Loss of the TRPM4 channel in humans causes immune dysregulation with defective monocyte migration
Journal of Allergy and Clinical Immunology, 2024
Yu F., Hubrack S., Raynaud C., Elmi A., Mackeh R., Agrebi N., Thareja G., Belkadi A., Al Saloos H., Ahmed A., Purayil S., Mohamoud Y., Suhre K., Abi Khalil C., Schmidt F., Lo B., Hassan A., Machaca K.

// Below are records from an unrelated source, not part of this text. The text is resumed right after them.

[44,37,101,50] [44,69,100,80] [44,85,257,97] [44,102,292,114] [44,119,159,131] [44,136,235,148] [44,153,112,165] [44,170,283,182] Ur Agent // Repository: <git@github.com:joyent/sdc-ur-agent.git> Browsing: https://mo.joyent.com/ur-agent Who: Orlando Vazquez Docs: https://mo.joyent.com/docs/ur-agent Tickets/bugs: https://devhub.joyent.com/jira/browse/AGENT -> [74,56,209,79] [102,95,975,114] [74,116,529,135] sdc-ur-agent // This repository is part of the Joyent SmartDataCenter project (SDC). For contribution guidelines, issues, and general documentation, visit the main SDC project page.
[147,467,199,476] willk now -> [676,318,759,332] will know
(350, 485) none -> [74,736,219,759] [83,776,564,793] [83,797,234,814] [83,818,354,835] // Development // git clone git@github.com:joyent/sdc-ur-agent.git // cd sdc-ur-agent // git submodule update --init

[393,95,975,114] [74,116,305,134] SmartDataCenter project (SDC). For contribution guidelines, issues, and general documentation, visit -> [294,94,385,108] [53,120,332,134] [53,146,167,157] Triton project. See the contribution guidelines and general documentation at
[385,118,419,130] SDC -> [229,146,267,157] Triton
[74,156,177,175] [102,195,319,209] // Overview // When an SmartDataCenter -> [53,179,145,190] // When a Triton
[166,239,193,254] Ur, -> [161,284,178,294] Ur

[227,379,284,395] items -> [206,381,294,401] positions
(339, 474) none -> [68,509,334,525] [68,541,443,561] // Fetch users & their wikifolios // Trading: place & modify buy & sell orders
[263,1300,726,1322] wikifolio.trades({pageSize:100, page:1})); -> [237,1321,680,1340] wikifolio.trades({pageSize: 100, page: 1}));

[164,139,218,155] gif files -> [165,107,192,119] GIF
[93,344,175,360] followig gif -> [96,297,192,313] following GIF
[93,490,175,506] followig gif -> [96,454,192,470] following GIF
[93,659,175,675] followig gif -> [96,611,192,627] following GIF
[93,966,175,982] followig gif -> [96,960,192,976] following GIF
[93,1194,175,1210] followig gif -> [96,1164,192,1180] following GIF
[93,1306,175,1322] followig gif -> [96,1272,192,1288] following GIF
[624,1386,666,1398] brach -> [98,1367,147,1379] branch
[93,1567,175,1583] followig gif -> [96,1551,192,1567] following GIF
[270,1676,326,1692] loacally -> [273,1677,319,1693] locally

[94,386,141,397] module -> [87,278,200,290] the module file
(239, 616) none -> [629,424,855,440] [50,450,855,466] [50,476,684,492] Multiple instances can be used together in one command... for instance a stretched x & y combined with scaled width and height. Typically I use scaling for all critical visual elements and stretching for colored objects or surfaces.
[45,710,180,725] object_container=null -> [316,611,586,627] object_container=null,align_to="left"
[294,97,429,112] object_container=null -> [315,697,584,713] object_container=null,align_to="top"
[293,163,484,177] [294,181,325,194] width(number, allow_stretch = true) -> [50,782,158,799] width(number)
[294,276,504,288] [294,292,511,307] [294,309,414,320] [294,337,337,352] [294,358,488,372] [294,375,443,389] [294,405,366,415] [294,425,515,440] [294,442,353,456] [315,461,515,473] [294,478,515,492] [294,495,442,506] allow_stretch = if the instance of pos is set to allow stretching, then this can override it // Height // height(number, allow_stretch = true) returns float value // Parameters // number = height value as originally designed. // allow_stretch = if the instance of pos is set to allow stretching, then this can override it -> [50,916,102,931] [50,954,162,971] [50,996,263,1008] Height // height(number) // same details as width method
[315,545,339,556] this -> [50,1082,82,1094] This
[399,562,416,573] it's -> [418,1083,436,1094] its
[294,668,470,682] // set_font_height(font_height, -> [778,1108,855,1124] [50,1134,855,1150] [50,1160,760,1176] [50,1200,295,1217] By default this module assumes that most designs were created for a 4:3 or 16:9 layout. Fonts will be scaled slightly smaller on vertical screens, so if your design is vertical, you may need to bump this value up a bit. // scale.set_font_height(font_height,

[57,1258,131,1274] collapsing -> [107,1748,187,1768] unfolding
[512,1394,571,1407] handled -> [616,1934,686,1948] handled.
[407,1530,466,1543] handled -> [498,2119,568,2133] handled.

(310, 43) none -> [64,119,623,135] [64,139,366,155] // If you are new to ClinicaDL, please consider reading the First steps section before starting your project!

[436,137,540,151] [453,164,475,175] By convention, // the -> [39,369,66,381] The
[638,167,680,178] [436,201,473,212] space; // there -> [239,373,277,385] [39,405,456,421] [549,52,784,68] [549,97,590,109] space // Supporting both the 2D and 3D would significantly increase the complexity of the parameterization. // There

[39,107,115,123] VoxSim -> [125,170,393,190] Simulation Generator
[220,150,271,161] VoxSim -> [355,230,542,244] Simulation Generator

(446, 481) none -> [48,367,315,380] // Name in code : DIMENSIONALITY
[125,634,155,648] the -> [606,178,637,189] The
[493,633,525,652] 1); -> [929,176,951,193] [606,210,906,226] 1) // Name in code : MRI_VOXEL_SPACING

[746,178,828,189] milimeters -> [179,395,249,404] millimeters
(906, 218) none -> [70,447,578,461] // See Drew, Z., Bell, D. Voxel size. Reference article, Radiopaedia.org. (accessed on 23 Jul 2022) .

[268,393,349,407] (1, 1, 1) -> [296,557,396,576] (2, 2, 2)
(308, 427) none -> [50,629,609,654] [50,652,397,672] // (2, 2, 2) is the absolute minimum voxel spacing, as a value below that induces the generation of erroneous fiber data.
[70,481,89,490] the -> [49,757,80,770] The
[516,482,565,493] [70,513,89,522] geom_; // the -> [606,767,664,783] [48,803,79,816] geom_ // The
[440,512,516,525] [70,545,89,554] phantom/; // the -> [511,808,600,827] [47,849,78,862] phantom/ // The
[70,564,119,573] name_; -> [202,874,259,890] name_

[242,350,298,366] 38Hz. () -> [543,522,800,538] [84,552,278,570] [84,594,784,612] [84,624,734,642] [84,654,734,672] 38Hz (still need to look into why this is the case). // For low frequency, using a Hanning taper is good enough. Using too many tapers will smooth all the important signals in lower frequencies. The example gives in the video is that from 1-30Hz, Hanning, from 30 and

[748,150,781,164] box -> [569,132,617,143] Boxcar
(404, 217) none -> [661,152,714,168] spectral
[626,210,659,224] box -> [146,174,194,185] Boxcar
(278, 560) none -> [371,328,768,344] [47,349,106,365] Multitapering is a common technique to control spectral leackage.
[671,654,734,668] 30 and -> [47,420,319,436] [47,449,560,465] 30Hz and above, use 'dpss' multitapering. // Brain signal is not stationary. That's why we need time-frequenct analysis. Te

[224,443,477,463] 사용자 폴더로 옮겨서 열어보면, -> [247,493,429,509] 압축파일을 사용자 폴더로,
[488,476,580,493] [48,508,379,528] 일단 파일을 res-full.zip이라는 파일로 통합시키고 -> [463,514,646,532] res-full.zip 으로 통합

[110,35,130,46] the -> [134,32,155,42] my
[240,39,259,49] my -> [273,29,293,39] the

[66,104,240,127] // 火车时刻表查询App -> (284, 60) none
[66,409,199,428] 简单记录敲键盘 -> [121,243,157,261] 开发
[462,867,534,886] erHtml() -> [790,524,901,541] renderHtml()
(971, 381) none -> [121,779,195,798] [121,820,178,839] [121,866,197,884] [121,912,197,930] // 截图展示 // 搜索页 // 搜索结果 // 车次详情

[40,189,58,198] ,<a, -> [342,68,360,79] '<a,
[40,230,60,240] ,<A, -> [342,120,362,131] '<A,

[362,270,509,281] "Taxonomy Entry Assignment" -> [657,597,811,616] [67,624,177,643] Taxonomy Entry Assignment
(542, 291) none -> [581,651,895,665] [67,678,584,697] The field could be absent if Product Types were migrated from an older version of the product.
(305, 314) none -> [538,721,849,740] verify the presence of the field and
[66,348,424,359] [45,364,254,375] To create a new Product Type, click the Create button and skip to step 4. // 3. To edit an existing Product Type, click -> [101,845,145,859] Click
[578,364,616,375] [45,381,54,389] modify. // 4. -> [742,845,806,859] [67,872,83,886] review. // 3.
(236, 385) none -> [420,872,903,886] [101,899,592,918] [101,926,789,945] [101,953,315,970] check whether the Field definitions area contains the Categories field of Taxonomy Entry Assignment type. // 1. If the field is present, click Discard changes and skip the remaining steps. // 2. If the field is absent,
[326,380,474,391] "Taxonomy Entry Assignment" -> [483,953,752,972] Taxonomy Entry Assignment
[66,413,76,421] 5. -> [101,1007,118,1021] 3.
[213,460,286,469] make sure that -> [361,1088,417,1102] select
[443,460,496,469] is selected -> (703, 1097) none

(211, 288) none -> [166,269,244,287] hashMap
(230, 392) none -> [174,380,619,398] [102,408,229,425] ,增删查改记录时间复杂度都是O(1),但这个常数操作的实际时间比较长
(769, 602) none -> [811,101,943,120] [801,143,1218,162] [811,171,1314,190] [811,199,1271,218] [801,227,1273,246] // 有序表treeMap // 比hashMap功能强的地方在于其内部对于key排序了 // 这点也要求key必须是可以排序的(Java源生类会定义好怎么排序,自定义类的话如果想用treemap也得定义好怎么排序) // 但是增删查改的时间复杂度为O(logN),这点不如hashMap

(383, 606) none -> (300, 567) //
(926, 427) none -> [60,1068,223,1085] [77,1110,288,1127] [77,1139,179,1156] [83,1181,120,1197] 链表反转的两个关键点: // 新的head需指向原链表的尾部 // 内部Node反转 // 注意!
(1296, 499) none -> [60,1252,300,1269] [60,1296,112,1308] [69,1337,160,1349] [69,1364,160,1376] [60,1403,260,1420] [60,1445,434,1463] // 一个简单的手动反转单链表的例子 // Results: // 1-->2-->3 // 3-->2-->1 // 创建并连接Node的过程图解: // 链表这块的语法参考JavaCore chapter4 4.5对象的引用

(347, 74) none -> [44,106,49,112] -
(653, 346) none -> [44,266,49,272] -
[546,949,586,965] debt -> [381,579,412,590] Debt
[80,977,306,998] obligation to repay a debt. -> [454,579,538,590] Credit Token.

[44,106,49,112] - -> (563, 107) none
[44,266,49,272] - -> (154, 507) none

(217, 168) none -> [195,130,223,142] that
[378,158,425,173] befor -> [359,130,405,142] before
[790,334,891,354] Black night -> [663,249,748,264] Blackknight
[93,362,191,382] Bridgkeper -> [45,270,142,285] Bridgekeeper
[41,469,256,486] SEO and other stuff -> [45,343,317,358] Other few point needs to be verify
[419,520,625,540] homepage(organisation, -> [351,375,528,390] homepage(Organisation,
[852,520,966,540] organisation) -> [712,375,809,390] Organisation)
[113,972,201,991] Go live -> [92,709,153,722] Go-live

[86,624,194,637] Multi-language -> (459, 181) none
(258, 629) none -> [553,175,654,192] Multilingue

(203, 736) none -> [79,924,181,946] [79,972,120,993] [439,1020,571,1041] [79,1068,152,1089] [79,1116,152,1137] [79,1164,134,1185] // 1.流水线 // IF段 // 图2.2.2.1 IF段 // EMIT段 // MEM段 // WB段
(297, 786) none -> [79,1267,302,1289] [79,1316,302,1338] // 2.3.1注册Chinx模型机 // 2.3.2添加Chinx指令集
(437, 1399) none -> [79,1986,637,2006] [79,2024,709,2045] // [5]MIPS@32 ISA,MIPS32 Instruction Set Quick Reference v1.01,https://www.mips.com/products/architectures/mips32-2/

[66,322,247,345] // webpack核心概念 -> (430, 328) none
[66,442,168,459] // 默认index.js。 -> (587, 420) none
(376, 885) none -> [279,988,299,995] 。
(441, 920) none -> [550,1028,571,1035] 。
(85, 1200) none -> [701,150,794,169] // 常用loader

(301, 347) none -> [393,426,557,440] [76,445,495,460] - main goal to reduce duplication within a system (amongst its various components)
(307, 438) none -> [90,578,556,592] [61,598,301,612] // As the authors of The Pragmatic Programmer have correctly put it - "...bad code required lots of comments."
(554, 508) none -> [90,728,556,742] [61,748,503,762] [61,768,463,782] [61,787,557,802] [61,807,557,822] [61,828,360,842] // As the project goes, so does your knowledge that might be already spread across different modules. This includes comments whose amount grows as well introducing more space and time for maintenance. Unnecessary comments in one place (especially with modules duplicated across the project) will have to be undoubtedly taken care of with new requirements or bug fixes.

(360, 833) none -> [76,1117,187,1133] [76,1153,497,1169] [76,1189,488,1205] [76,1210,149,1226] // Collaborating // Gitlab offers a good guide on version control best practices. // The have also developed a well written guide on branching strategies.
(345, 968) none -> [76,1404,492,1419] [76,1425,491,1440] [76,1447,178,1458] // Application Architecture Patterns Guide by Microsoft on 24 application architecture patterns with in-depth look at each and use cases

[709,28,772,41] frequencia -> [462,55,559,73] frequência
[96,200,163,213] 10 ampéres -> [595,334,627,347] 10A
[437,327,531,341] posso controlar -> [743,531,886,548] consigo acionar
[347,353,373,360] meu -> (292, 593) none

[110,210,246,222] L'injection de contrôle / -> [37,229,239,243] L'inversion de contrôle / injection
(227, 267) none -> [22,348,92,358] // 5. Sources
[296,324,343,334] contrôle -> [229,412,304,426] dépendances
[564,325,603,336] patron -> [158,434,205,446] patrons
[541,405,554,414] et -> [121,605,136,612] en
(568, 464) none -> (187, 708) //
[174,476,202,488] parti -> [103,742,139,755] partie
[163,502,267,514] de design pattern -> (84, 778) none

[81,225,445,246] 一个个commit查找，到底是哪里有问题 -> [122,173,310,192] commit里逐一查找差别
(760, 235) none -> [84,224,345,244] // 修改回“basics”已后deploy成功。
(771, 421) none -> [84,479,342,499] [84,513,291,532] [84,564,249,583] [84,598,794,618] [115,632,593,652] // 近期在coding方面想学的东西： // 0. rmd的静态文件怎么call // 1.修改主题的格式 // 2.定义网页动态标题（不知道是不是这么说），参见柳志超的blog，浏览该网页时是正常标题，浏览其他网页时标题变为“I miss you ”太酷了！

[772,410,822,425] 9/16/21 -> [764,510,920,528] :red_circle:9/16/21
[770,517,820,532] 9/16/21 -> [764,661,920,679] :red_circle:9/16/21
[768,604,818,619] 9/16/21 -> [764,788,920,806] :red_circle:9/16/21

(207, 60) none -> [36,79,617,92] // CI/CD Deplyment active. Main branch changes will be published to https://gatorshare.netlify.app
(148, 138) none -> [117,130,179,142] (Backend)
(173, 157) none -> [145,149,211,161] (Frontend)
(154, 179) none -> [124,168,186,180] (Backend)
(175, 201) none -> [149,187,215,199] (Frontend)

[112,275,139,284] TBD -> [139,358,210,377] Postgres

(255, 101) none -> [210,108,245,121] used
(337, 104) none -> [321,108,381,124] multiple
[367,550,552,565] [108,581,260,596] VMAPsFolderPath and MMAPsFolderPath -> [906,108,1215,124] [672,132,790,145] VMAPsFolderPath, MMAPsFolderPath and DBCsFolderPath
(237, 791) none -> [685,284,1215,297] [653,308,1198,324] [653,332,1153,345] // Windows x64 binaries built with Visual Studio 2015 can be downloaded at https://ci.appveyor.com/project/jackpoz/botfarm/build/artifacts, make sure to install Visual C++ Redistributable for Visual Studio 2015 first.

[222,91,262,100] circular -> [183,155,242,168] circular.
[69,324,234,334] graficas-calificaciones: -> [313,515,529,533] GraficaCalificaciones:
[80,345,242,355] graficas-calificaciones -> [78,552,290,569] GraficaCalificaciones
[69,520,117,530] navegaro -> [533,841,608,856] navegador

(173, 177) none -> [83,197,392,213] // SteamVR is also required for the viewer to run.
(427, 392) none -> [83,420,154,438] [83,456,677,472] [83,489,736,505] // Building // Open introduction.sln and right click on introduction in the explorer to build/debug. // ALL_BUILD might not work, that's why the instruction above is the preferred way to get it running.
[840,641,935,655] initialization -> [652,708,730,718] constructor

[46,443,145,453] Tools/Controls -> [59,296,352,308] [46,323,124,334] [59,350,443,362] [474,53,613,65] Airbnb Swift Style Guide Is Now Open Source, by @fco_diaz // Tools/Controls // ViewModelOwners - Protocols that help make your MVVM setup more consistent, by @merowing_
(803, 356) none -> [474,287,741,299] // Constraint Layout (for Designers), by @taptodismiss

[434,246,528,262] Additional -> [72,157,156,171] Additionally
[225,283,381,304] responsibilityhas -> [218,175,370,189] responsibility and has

Disease area | Application area | Sample type | Products |
---|---|---|---|
Immunological & Inflammatory Diseases | Pathophysiology | Serum | Olink Target 96 |
Abstract
Background
Transient receptor potential melastatin subfamily member 4 (TRPM4) is a broadly expressed, calcium-activated, monovalent cation channel that regulates immune cell function in mice and cell lines. Clinically however, partial loss or gain of function mutations in TRPM4 lead to arrythmia and heart disease, with no documentation of immunological disorders.
Objective
To characterize the functional cellular mechanisms underlying the immune dysregulation phenotype in a proband with a mutated trpm4 gene.
Methods
We employ a combination of biochemical, cell biological, imaging, omics analyses, flow cytometry, and gene editing approaches.
Results
We report the first human cases with complete loss of the TRPM4 channel leading to immune dysregulation with frequent bacterial and fungal infections. Single cell and bulk RNAseq point to altered expression of genes affecting cell migration, specifically in monocytes. Inhibition of TRPM4 in T cells and the THP1 monocyte cell line reduces migration. More importantly primary T cells and monocytes from the TRPM4 patients migrate poorly. Finally, CRISPR knockout of TRPM4 in THP1 cells greatly reduces their migration potential.
Conclusion
Our results demonstrate that TRPM4 plays a critical role in regulating immune cell migration, leading to increased susceptibility to infections.